As it is with charter schools, teacher accountability should be linked to flexibility, he wrote six years ago. He proposed letting teachers control “100 percent of his/her share of the professional development budget.”
In some districts, we’re talking about $4,000 per teacher per year. Why not let each teacher control it? He can hire a coach. He can attend a conference, take an online course, visit other schools. He can pay another teacher in the same school for help. He can pool his $4,000 with other teachers—15 teachers could combine to hire one $60,000 per year full-timer. He could “bank” the $4,000 for another year—i.e., spend nothing for two years, then $12,000 on a PD experience in the third year.
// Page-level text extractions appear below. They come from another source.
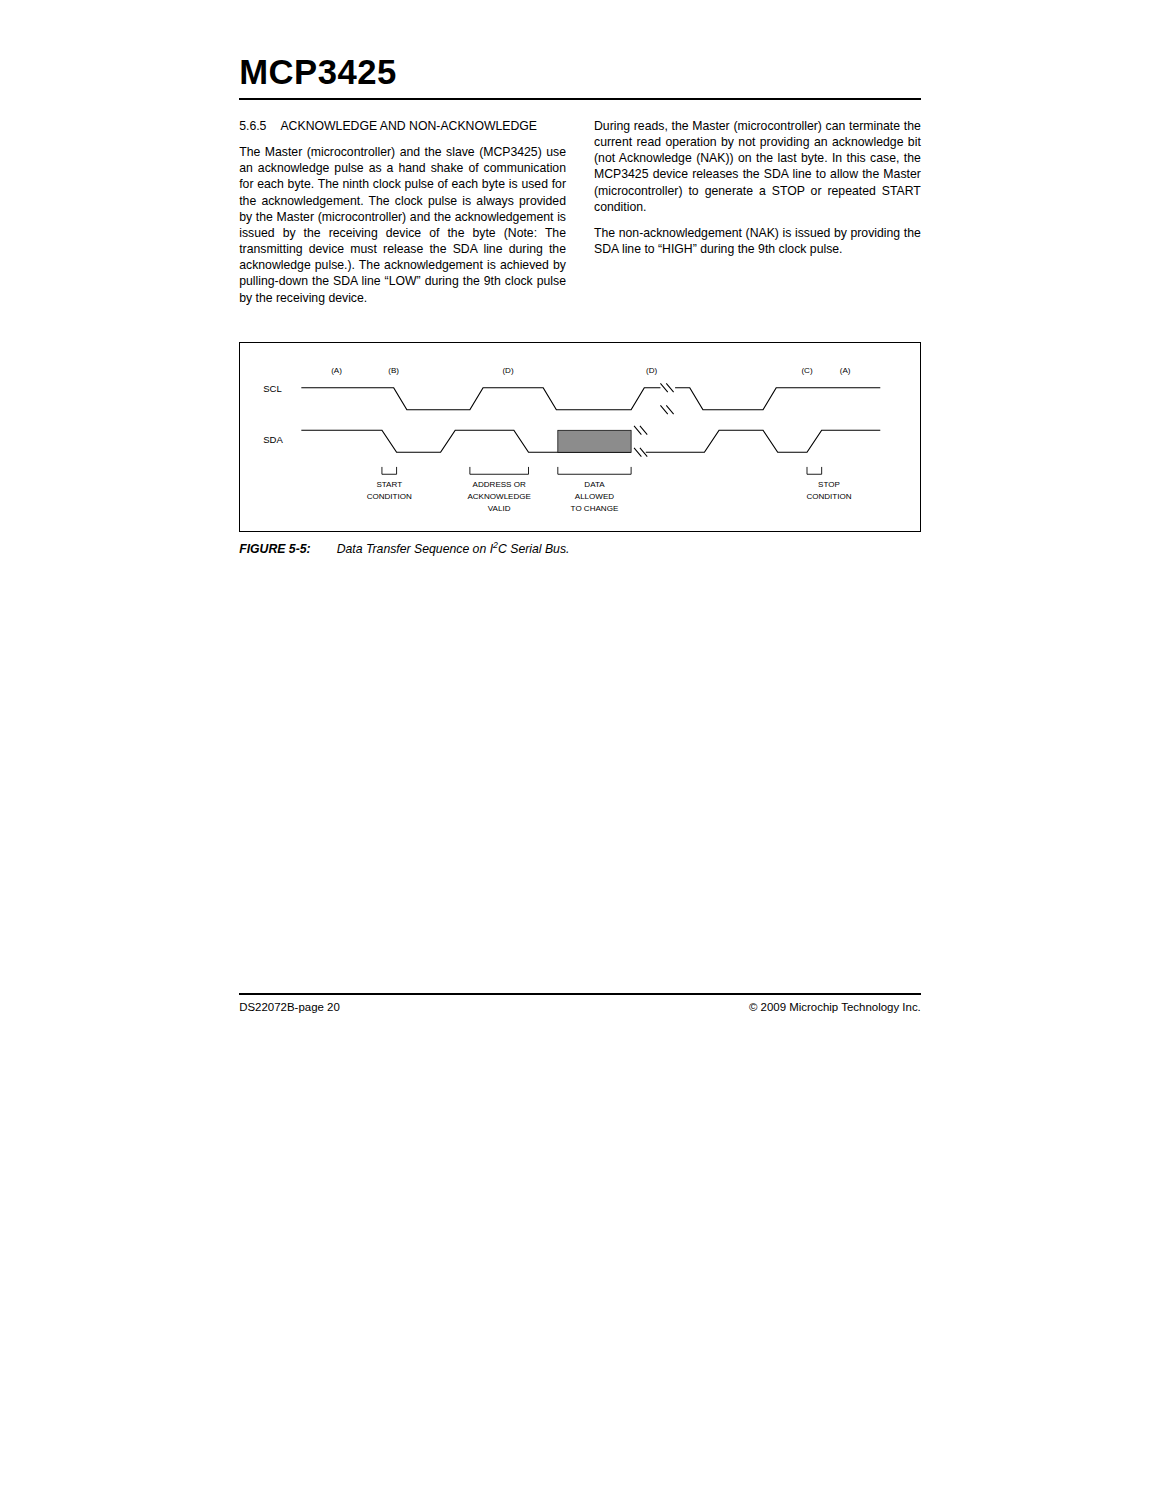MCP3425
5.6.5 ACKNOWLEDGE AND NON-ACKNOWLEDGE
The Master (microcontroller) and the slave (MCP3425) use an acknowledge pulse as a hand shake of communication for each byte. The ninth clock pulse of each byte is used for the acknowledgement. The clock pulse is always provided by the Master (microcontroller) and the acknowledgement is issued by the receiving device of the byte (Note: The transmitting device must release the SDA line during the acknowledge pulse.). The acknowledgement is achieved by pulling-down the SDA line “LOW” during the 9th clock pulse by the receiving device.
During reads, the Master (microcontroller) can terminate the current read operation by not providing an acknowledge bit (not Acknowledge (NAK)) on the last byte. In this case, the MCP3425 device releases the SDA line to allow the Master (microcontroller) to generate a STOP or repeated START condition.
The non-acknowledgement (NAK) is issued by providing the SDA line to “HIGH” during the 9th clock pulse.
(A) (B) (D) (D) (C) (A) SCL SDA START CONDITION ADDRESS OR ACKNOWLEDGE VALID DATA ALLOWED TO CHANGE STOP CONDITION
FIGURE 5-5: Data Transfer Sequence on I2C Serial Bus.
DS22072B-page 20 © 2009 Microchip Technology Inc.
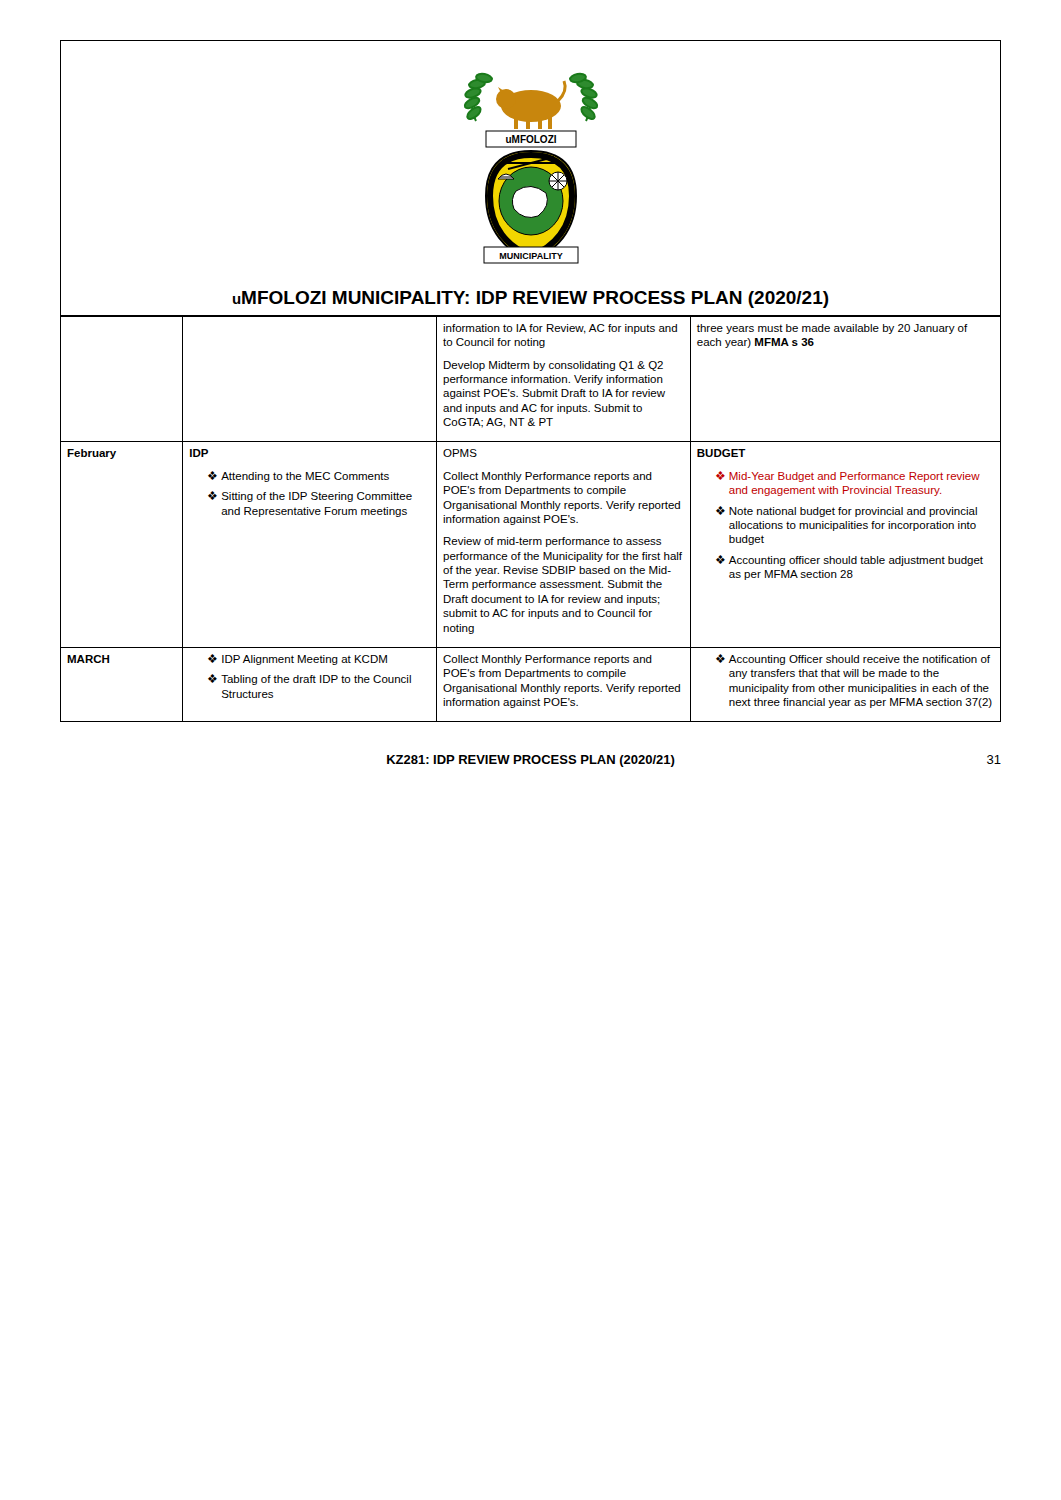uMFOLOZI MUNICIPALITY
u MFOLOZI MUNICIPALITY: IDP REVIEW PROCESS PLAN (2020/21)
| | | information to IA for Review, AC for inputs and to Council for noting Develop Midterm by consolidating Q1 & Q2 performance information. Verify information against POE's. Submit Draft to IA for review and inputs and AC for inputs. Submit to CoGTA; AG, NT & PT | three years must be made available by 20 January of each year) MFMA s 36 |
| February | IDP Attending to the MEC Comments Sitting of the IDP Steering Committee and Representative Forum meetings | OPMS Collect Monthly Performance reports and POE's from Departments to compile Organisational Monthly reports. Verify reported information against POE's. Review of mid-term performance to assess performance of the Municipality for the first half of the year. Revise SDBIP based on the Mid-Term performance assessment. Submit the Draft document to IA for review and inputs; submit to AC for inputs and to Council for noting | BUDGET Mid-Year Budget and Performance Report review and engagement with Provincial Treasury. Note national budget for provincial and provincial allocations to municipalities for incorporation into budget Accounting officer should table adjustment budget as per MFMA section 28 |
| MARCH | IDP Alignment Meeting at KCDM Tabling of the draft IDP to the Council Structures | Collect Monthly Performance reports and POE's from Departments to compile Organisational Monthly reports. Verify reported information against POE's. | Accounting Officer should receive the notification of any transfers that that will be made to the municipality from other municipalities in each of the next three financial year as per MFMA section 37(2) |
KZ281: IDP REVIEW PROCESS PLAN (2020/21) 31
No one type of professional development helps teachers improve, Goldstein writes. Furthermore, teachers will “tune out” one-size-fits-all training they see as irrelevant.
Goldstein helped New Schools for New Orleans experiment with “Permission-Based Teacher Coaching,” which was a qualified success, according to a Brown study.
Particularly promising was that “coached teachers scored 0.59 standard deviations higher on an index of effective teaching practices comprised of observation scores, principal evaluations, and student surveys.” One of the interesting bumps, however, was that while we tried to emphasize true teacher permission, school leaders kept wanting to assign teachers to the coaching.
Goldstein dreams of going further, giving teachers the cash to pay for “curriculum, computers and software, and supplies.” That could give teachers $10,000 or more per year for classroom-level buying.
What would be lost in economies of scale would be gained in teacher buy-in, he believes. In addition, “enterprises would spring up to serve decision-making teachers well (like Teachers Pay Teachers, Class Dojo, and others who already do this), instead of a few big companies trying to kiss up to superintendents and commissioners in order to win the giant orders.”
A new Senate tax plan would double the deduction teachers could take for spending on school supplies.
“The bill’s changes would allow teachers to deduct $500 from their taxable income for purchases they make out of pocket for their classrooms, from pencils to software,” reports Education Week. “Current law allows individual teachers to take a $250 deduction for those purchases.”
However, the House GOP tax bill would eliminate the deduction.